Mayor Rogero's To-Do List

Here are Mayor Rogero's off-the-cuff thoughts on some perennial questions facing Knoxville:

Red Light Cameras

"During the campaign, particularly on one radio show, they consistently asked about that. Some people believe they're only for revenue generation. I think that they are for safety, from my conversations with the police department.... They have increased safety, they have changed behavior, according to stats from the police department. I think if we can make those intersections safer, we should. And it also frees up our police power to be at other locations, and not watching intersections."


"I talked to [Knox County] Mayor Burchett the other day about this. We are going to sit down, and I'm going to convene some of the shareholders and talk about where we are.... We've got to look at the Compassion Knoxville recommendations... Who's doing what now? Where are the gaps? That's what I want to know. We already have a lot of recommendations, and some of the recommendations are more controversial, and whether there's more funding for them is a question. We just need to get our arms around it, and I intend to have a briefing on that and kind of stake out where the city will be participating as we move forward."

Promoting Knoxville:

"Certainly we can do a better job of it. We have a convention center, we have a lot to offer here. I think we can do a better job of promoting what we have." About the improved signage downtown, the "wayfinding" project promised early in the Haslam administration, Rogero says, "That's going to happen. You will be seeing results. I'm not sure what the holdup was, but we will be implementing that."


"Number one, we need to focus on our local artists, on the whole range of our arts and culture community. From the performance arts, the visual arts, our writers, our musicians. We have such a wealth of talent here.... I've started really getting interested in local authors, and I want to be able to highlight that. That's why I mentioned that in my speech." Her inaugural invoked the work of James Agee, Cormac McCarthy, Nikki Giovanni, and R.B. Morris. "I think all of those are important to the heart and soul of the community.... I want to promote them however I can, partly of course it's to invest in them, which we already do, to some degree." She mentions the city-supported Emporium arts center. "And to be a cheerleader for them, and make sure we're celebrating what we have.... I want to find out who are our local artists, who are our local musicians. I know a bunch of them. I've got my little niches that I've known for years, Maggie [Longmire] and Hector [Qirko], and you know. But there's a lot of younger groups I don't know as well. I've learned about some at the Pilot Light because there's a whole network of kids who go there, my daughter, stepdaughter now. There are different groups, which is great, because we're a real diverse community, and there are a lot of different kinds of music. So we need to be figuring out what those different kinds of subsets are, and the people that are promoting [Knoxville], to be sure they're aware of who they all are, and figure out how to promote them and leverage those different activities."

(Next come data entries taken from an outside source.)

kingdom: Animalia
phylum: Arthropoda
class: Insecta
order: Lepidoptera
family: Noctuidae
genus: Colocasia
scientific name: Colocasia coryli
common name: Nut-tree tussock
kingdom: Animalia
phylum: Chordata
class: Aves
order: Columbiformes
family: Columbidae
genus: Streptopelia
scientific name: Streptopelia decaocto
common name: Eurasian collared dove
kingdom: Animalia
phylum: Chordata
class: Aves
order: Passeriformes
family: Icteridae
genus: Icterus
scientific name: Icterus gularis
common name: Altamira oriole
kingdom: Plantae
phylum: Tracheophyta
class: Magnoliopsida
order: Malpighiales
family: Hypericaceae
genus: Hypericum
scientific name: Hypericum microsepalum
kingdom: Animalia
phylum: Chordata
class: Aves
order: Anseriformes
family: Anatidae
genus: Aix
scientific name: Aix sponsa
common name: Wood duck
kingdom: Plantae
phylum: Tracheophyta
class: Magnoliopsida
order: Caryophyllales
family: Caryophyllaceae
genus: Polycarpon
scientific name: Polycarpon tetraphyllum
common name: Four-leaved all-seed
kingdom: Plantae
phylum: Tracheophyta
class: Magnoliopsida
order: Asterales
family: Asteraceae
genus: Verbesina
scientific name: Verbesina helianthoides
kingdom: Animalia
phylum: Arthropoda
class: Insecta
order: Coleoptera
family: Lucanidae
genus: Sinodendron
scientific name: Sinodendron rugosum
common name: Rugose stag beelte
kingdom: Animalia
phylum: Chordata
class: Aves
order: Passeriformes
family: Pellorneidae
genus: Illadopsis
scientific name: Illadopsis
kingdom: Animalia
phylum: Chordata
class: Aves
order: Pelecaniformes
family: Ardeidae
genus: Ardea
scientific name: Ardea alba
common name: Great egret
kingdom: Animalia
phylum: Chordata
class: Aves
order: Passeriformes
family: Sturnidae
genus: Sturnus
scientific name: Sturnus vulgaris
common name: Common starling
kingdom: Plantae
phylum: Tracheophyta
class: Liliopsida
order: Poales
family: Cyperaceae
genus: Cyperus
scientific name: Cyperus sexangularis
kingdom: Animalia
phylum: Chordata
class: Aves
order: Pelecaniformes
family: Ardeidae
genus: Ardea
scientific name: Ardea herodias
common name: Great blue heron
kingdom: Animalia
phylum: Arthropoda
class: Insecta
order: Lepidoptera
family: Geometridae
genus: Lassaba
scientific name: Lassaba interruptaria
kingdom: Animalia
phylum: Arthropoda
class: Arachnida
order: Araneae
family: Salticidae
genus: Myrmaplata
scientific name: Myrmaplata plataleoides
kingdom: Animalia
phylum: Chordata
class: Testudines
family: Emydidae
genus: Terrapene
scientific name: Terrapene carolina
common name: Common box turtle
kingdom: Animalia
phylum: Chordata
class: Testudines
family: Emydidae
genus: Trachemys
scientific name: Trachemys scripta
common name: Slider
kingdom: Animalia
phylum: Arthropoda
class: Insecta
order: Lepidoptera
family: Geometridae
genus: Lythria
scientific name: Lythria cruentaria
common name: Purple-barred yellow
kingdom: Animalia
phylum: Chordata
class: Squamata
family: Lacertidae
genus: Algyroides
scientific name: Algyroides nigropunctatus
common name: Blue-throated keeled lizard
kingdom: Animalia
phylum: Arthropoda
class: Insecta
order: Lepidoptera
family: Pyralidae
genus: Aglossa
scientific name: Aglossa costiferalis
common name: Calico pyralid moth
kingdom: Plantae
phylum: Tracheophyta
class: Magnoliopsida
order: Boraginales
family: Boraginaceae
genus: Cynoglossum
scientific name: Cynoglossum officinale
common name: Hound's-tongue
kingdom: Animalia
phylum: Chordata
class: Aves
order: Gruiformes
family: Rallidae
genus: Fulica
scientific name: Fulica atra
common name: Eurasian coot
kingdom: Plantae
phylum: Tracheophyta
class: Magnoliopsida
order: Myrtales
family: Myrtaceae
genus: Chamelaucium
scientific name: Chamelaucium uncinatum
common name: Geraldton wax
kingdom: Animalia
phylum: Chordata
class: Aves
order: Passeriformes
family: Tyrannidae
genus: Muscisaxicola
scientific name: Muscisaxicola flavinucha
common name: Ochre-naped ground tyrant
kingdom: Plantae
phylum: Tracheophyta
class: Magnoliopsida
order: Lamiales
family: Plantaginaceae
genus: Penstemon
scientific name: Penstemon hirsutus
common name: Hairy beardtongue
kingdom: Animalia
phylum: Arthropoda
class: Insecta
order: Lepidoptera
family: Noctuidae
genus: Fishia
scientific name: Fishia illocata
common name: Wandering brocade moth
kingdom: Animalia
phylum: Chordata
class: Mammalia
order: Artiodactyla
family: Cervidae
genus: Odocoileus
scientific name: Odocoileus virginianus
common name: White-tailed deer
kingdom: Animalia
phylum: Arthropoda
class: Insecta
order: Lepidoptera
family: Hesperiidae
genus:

"Think how much has grown, how much activity has continued [even during a recession]. You know, to come down really any night of the week, when the weather's nicer. When it's cold, it's not quite so much, but even then, it's amazing how many people are out.... I've been to meetings, even during the campaign, where people say, ‘Oh, I never go downtown, there's nowhere to park.' Then before I've even had a chance to answer, others have piped up, ‘Well, there's free parking on nights and weekends, and there are these free parking garages, it's safe and easy.' There are still doubters, I guess, those that don't get it, but there are more and more people who do."


"I already met with Chancellor Cheek, and there are actually a couple of different groups that meet on a regular basis, to make sure the city and county and UT are talking to one another, which I think is really important. I met with the chancellor in a group, and then he and I met over lunch recently, and we're gonna do that regularly. I shared with the chancellor that when I was the director of the community partnership center at UT, I met with a lot of universities that were actively engaged with their communities. They were concerned with the neighborhoods surrounding the university and the viability of those neighborhoods, because it's a place for their students and/or their faculty to live. And if that neighborhood is bad, it's going to negatively impact the university. So we have those kinds of conversations, and you know, I feel good about the relationship that I've established with the university, but I think it takes constant communication, and knowing what people are thinking, and as planning processes are going on, what we're doing that will impact them, and what they're doing that'll impact us. And have a relationship where you can intervene, where you can say, hey, wait a minute, let's think about this before you take this action."